Egon Tschirch | |
Birth Date: | 22 January 1889 |
Birth Place: | Rostock, German Empire |
Death Date: | 5 February 1948 (aged 58) |
Death Place: | Rostock, Soviet occupation zone |
Nationality: | German |
Education: | Academy of Arts Berlin |
Egon Tschirch (Rostock, 22 June 1889[1] –5 February 1948[2]) was a German painter and illustrator. In the 1920s, he was regarded as one of the most important artists of Mecklenburg.[3] After the 1930s, Tschirch was viewed with skepticism due to his affiliation with National Socialism and being a member of the Nazi Party. In 2015, the rediscovery of a major work of his, his Song of Songs picture cycle, initiated discussion and re-evaluation of the artist and his work.[4]
From 1907 to 1912, Egon Tschirch attended three prestigious art academies in Berlin. Among his teachers were Bruno Paul and Anton von Werner.[5] In 2019, a study trip to Southern France and Tunisia awakened his preference for vibrant colours. Tschirch fought in World War I. After being injured, he worked at the Imperial army press office in Berlin, producing posters for the department of pictorial propaganda from 1916 to the end of the war.[6] These posters featured darkly colored war targets with corresponding text and messages encouraging wartime perseverance. He returned to Rostock after the war.
His most important creative period lasted from 1919 to the late 1920s. His productivity and willingness to experiment made him a fitful, yet successful, artist in Mecklenburg during the early Golden Twenties.[7] Some prominent examples of his work during this time were Boats with Fishermen (1922) at the Rostock Museum of Cultural History and Warnow Fishermen (1923) at Rostock Art Gallery. In 1923, Tschirch created his expressionist cycle of paintings centered around the biblical Song of Songs.[8] They were rediscovered in 2015 after being lost for more than 90 years. Tschirch was also considered a master of portrait art who was adept at capturing the character and traits of his clients.[9] Several members of Mecklenburg's bourgeoisie were portrayed by him. Examples of this are the portrait Max Samuel (1920) and the series of twenty Heads (1921), the latter of which was only labeled with numbers.

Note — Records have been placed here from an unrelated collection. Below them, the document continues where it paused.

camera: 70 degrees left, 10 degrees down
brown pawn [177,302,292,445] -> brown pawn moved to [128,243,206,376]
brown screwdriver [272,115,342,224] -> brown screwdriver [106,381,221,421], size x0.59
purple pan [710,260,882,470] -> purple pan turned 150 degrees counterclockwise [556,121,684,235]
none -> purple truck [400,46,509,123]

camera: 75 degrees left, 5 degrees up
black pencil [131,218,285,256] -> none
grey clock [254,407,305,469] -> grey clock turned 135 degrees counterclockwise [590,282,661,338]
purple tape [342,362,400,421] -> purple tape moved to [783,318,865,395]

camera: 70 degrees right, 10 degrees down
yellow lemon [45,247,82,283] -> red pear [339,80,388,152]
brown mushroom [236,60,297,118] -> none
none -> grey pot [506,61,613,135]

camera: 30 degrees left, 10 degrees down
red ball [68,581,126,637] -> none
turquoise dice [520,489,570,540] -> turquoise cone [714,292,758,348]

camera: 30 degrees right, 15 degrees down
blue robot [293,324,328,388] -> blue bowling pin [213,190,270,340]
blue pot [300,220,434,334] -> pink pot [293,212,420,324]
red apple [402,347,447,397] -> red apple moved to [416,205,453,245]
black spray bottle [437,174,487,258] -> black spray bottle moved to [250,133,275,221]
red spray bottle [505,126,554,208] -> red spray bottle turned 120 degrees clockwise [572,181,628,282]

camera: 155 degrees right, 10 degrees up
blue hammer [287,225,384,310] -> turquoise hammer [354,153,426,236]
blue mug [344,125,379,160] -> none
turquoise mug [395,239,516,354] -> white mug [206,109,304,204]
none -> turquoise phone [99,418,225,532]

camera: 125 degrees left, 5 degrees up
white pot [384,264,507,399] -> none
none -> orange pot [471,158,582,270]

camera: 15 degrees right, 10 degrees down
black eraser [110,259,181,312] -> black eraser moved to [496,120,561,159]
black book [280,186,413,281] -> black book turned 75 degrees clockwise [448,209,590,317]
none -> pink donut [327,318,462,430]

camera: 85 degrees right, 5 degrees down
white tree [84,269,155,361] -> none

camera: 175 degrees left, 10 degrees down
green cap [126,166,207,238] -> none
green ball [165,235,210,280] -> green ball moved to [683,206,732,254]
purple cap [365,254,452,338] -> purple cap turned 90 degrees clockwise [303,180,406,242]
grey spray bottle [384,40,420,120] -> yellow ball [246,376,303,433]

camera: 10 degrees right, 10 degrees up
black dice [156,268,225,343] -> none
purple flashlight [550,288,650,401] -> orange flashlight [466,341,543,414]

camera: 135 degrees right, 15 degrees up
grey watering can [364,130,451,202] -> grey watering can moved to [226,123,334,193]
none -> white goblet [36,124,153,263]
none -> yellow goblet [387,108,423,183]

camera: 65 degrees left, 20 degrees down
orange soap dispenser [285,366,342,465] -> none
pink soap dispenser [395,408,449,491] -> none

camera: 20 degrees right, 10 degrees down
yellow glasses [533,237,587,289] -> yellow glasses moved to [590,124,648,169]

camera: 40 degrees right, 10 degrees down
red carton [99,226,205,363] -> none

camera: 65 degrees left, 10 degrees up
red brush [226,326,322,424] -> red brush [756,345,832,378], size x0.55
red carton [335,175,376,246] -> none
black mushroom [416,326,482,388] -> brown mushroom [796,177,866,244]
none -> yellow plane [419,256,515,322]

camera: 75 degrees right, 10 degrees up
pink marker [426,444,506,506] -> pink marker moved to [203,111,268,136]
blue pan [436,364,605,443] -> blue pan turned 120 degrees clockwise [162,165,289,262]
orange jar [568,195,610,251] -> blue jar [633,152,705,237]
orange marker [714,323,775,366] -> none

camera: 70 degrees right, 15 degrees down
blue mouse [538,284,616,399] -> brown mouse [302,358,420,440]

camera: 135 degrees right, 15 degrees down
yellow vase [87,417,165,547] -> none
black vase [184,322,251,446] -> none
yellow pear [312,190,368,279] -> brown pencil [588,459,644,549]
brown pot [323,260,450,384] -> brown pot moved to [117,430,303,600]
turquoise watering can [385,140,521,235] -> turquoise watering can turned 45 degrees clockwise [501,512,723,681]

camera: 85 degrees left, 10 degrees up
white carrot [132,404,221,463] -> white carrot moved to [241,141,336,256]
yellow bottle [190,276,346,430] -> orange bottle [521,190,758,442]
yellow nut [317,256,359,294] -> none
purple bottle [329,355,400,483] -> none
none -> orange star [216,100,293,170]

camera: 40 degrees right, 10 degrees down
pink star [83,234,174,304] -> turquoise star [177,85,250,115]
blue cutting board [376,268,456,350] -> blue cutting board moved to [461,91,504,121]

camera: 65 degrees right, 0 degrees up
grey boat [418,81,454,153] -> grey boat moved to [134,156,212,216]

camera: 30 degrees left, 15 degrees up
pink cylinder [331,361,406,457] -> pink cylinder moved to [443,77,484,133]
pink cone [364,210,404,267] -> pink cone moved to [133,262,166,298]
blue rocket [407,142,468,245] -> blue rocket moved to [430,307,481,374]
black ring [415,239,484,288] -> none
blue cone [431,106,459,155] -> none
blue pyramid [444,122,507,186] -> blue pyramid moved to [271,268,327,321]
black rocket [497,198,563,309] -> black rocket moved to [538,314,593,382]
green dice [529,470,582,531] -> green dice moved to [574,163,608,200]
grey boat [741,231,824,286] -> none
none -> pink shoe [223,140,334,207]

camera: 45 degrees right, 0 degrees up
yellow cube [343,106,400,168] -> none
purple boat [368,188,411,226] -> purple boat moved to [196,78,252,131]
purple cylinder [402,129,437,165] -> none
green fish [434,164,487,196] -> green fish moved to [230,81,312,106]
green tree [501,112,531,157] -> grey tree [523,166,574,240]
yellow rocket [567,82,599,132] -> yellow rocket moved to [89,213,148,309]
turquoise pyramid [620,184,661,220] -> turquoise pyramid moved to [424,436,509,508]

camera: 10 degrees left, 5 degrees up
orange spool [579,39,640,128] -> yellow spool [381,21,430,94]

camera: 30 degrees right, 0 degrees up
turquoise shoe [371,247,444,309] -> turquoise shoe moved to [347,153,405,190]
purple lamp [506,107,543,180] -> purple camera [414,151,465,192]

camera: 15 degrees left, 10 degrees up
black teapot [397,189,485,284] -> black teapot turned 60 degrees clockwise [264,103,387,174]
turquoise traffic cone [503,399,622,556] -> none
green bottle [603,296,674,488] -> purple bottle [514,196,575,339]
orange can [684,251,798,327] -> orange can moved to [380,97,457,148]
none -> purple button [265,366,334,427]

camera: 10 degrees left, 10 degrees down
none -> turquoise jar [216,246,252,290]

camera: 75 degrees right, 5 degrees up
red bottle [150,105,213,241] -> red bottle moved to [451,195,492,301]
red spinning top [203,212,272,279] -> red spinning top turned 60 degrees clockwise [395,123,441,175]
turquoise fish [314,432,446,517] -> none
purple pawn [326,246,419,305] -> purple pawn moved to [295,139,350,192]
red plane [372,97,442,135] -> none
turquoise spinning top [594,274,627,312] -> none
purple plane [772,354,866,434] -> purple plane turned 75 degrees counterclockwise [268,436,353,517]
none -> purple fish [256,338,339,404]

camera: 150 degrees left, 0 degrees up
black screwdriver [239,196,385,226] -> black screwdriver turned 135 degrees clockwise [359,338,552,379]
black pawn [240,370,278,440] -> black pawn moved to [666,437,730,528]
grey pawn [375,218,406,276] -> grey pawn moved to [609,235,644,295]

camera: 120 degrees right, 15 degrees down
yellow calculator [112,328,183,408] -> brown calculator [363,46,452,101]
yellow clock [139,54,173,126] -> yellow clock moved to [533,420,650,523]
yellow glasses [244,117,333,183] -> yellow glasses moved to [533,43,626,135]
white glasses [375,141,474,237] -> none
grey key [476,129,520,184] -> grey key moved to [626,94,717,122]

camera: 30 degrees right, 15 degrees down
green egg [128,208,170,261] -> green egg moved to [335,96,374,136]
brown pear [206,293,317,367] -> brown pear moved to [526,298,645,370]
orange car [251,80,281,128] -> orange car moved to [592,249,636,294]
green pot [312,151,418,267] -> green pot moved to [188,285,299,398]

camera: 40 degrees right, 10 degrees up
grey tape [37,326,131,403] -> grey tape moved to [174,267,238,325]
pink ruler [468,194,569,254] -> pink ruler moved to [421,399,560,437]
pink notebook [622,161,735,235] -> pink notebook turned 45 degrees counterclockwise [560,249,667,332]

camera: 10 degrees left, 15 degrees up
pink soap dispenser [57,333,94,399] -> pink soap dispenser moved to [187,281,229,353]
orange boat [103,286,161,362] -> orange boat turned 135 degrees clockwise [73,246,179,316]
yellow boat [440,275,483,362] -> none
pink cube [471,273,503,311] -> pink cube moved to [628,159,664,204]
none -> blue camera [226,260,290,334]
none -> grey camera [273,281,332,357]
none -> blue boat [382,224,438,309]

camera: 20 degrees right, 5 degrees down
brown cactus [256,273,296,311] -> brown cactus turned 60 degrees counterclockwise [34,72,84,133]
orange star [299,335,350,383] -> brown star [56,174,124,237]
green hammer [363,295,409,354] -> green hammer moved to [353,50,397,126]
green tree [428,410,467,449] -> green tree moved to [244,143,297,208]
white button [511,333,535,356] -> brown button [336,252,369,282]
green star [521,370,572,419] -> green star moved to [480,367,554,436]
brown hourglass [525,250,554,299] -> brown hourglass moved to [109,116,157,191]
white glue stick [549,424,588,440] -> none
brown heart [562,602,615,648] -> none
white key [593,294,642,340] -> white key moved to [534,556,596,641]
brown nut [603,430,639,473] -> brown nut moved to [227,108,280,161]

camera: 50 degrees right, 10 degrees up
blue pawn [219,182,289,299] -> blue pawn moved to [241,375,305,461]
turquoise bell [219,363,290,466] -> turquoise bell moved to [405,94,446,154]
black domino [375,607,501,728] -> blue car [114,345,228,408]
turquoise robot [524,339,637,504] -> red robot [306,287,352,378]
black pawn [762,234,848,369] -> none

Beginning in the early 1930s, there was little significant artistic development in Tschirch's work.[10] His art consisted of objective and realistic themes. In the emerging era of Nazism, Egon Tschirch identified with national socialist views. In 1931 he joined the Nazi Party.[11] He produced several works on commission in the service of the Nazi regime as well as commissions from private individuals that enabled him to live a comfortable life until the beginning of the Second World War.
When the Holocaust, the genocide of Jews by Nazi Germany, began and his hometown was destroyed in 1942, Tschirch began to criticise the Nazi regime.[12] One of his paintings from this time hangs in St. Mary's Church in Rostock, depicting the church surrounded by the city’s ruins.
In 1948, Egon Tschirch died childless in Rostock at the age of 58.
In the summer of 1937, there were discussions about whether some of his works from the early 1920s should be classified as degenerate art and removed from the State Museum Schwerin. The intervention of advocates on his behalf prevented this.[13]
Tschirch was treated with caution and largely forgotten in East Germany.[14] Since 1998 several exhibitions have taken place in Rostock and Ahrenshoop.
The first monograph on his life and work was published in 2020. Tschirch has a street named after him in Rostock.[15]